| Texte extrait |
Anja Niemi, Photo London (exposition)
Les visages « égarés » d’Anja Niemi
Les photographies deviennent pour Anja Niemi des armes pour se battre contre son propre spectre, pour savoir sur quel fondement s’arrime sa propre image. Soudain, dans le corps de l’œuvre s’engouffre quelque chose du désir : celui de partir ou de revenir, de ne jamais bouger mais aussi de se mettre en mouvement.
Pour connaître l’identité, il faut donc se promener dans de telles images porteuses d’une émotion perdue. Le visage sort de son silence, entre dans la lumière même si l’artiste pourrait sans doute affirmer « la nuit se pend encore à cela qui me hante« . Mais, chaque fois, Anja Niemi offre sa résurgence.

| Questions |
1/ Répondez à ces questions sur le texte consacré à Anja Niemi :
(a) Contre quoi les photographies servent-elles d'armes à Anja Niemi ?
(b) Dans quelles images faut-il se promener pour connaître l'identité ?
(c) Qu'offre Anja Niemi chaque fois ?
2/ Transcrivez sans rien changer le passage du texte consacré à Anja Niemi qui va de « Pour connaître l’identité, il » jusqu'à « offre sa résurgence. » inclus.
3/ Prolongez le texte consacré à Anja Niemi au-delà de sa dernière phrase.
La liste est un matériau indépendant du texte sur Anja Niemi.

| Fiches extraites |
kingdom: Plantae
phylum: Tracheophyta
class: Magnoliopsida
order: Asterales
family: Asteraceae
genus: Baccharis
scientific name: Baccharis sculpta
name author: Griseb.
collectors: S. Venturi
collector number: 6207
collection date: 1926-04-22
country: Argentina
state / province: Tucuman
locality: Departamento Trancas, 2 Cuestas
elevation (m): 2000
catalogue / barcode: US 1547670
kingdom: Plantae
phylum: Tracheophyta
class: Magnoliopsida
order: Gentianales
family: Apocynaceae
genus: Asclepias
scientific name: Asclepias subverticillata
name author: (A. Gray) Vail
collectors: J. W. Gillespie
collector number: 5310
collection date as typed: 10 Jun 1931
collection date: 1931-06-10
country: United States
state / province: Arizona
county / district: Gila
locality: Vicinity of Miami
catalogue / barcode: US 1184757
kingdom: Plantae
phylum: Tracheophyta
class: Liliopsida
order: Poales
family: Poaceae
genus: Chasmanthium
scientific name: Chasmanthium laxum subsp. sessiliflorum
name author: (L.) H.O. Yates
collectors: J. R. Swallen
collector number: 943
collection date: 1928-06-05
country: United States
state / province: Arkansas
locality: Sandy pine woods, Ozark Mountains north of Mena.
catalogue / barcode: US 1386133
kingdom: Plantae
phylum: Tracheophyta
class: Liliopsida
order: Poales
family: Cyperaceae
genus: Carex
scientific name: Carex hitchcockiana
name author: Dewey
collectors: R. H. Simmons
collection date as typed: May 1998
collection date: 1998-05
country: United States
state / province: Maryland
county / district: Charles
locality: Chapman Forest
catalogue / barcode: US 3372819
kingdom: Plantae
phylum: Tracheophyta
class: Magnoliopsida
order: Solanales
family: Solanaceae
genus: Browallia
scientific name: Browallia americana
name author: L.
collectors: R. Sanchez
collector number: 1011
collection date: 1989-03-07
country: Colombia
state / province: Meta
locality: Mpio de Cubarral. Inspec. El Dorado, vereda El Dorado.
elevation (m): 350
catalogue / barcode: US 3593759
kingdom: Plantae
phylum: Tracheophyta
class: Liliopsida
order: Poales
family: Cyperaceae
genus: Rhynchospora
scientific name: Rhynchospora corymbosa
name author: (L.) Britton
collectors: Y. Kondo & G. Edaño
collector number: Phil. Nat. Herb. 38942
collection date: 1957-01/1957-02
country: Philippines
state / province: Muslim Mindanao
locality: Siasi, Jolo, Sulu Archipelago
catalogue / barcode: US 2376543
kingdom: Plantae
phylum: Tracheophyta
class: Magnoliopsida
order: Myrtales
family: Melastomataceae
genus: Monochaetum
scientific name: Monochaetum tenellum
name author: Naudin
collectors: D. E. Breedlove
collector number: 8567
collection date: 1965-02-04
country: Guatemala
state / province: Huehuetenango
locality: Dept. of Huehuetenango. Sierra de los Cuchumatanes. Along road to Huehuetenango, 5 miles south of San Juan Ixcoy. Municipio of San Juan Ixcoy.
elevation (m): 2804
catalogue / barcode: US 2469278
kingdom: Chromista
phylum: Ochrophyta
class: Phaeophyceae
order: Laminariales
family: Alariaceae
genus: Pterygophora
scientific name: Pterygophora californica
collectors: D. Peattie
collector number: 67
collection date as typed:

| Réponses |
1/
(a) Contre son propre spectre.
(b) Dans des images porteuses d'une émotion perdue.
(c) Sa résurgence.

2/
Pour connaître l’identité, il faut donc se promener dans de telles images porteuses d’une émotion perdue. Le visage sort de son silence, entre dans la lumière même si l’artiste pourrait sans doute affirmer « la nuit se pend encore à cela qui me hante« . Mais, chaque fois, Anja Niemi offre sa résurgence.

3/
Il s’agit de voir le voir par l’impact du portrait. Le besoin de créer est lié à l’approche de ce point où, de l’art, il ne peut rien être dit sinon que l’image devient moins une prise qu’un perdre-voir. L’être en représente le sujet à la fois rapproché et écarté. Au bout de cette marche forcée, une seule question nous est posée : Serons-nous un jour au bout des indices posés par la créatrice ?
Pour en arriver là, la photographe a déjà parcouru un long chemin. Elle a appris à esquiver toute maîtrise ou plutôt tout piège de la maîtrise. L’artiste possède un double mérite : celui de ne pas s’appuyer avec confiance sur les formes en leur complexité et d’aller avec rigueur en un lieu « nu » afin de dévêtir notre regard et son inconscient programmé.
jean-paul gavard-perret
Anja Niemi, Photo London, Little Black Gallery, 19-22 mai 2016, Londres.